Wednesday, October 07, 2015

The Framers of the Constitution Accepted Private Ownership of Fully Armed Warships

One of the canards trotted out by anti-gunners after every mass shooting is that the Framers could not have envisioned the power of modern weaponry, so that the Second Amendment does not protect civilian ownership of "assault weapons." All you need to refute that argument is that the Framers did indeed accept the private ownership of military weapons is to point out Article One, Section Eight, Clause Ten of the Constitution:

The Congress shall have Power To lay and collect Taxes, Duties, Imposts and Excises, to pay the Debts and provide for the common Defense and general Welfare of the United States; but all Duties, Imposts and Excises shall be uniform throughout the United States;
To declare War, grant Letters of Marque and Reprisal, and make Rules concerning Captures on Land and Water;

Emphasis added.

So what is a Letter of Marque and Reprisal? Essentially, it was a government license to attack, capture, and sell enemy ships. The letter of marque is what distinguished a privateer from a pirate. In order to do that, you need an armed ship yourself. Letters of marque weren't issued to US Navy ships, they were issued to the private owners ships who would outfit them for privateering, including naval artillery.
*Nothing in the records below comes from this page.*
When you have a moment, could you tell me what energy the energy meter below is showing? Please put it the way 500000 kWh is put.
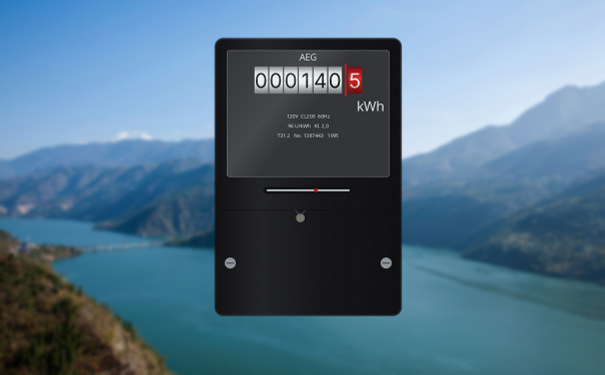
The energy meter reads 140.5 kWh
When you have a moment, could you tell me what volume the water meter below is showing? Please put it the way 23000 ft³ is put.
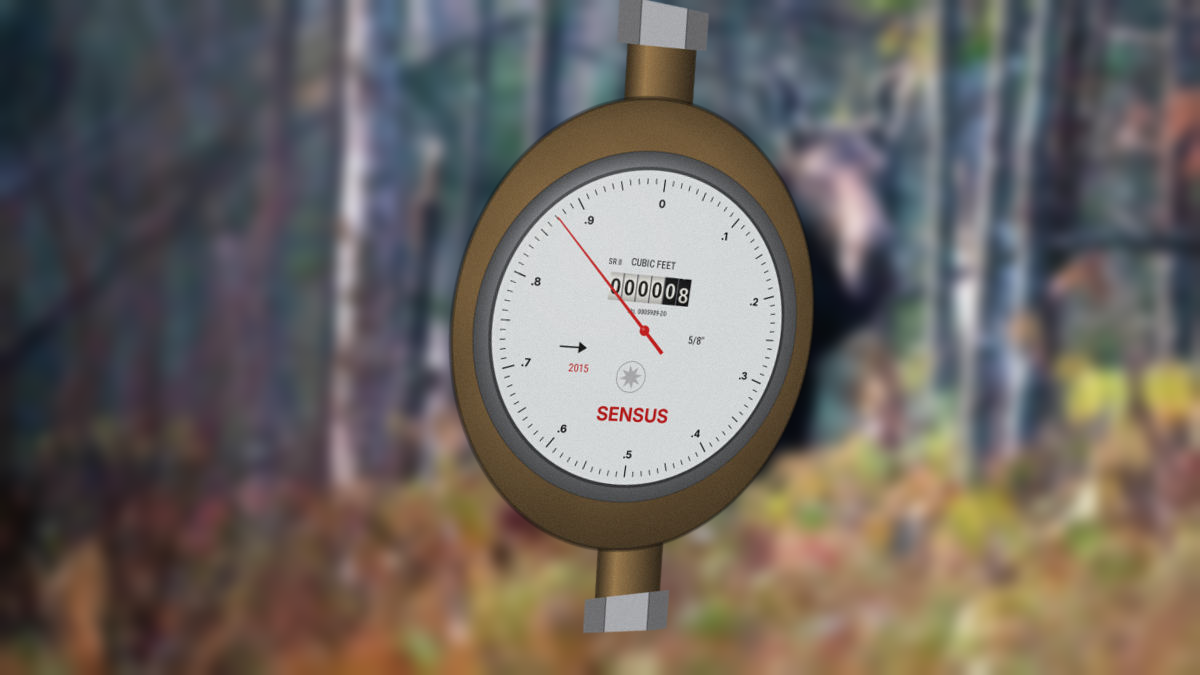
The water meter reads 7.87 ft³
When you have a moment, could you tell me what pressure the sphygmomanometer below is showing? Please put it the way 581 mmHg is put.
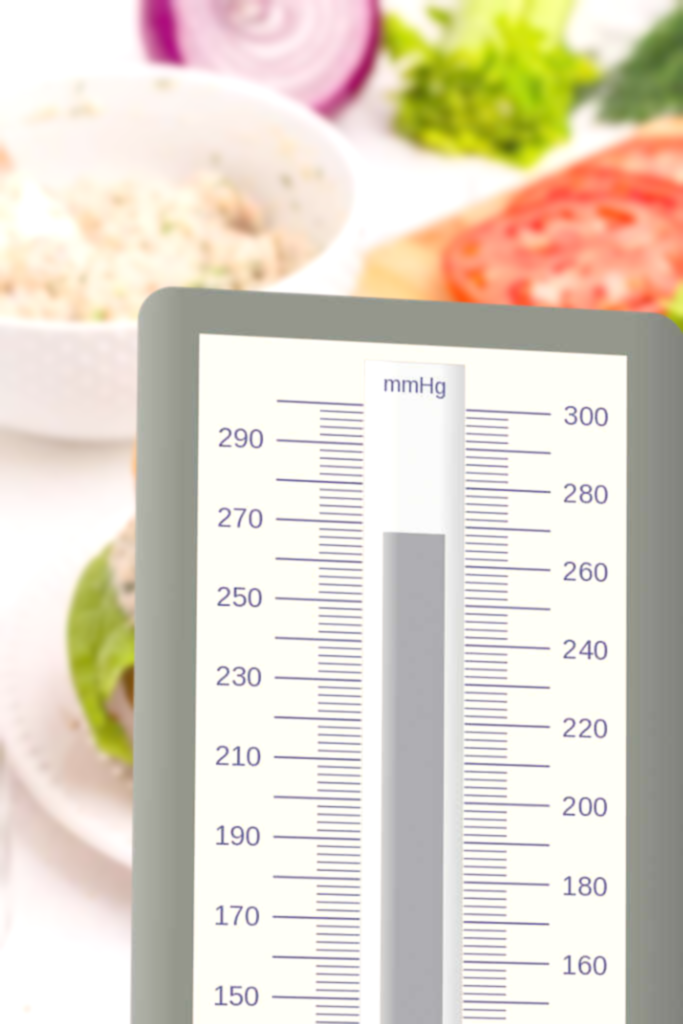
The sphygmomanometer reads 268 mmHg
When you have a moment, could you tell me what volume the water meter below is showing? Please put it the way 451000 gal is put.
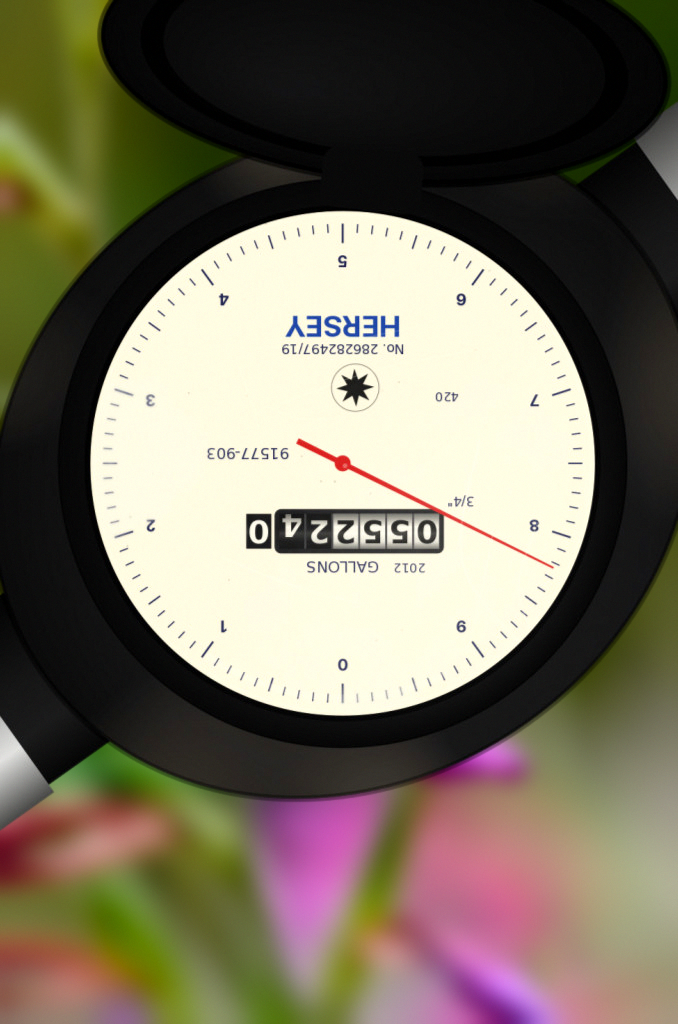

In the 18th and 19th Centuries, an armed warship was the closest thing extant to a weapon of mass destruction. And we haven't discussed the private ownership of artillery on land or inland waterways, which was common through the 19th Century. E.g., flat boat-mounted swivel guns used by fur traders in the West.

So can we agree that the Second Amendment does protect the right to own military weaponry, just as the First Amendment protects your right to spout uninformed bullshit on the Internet?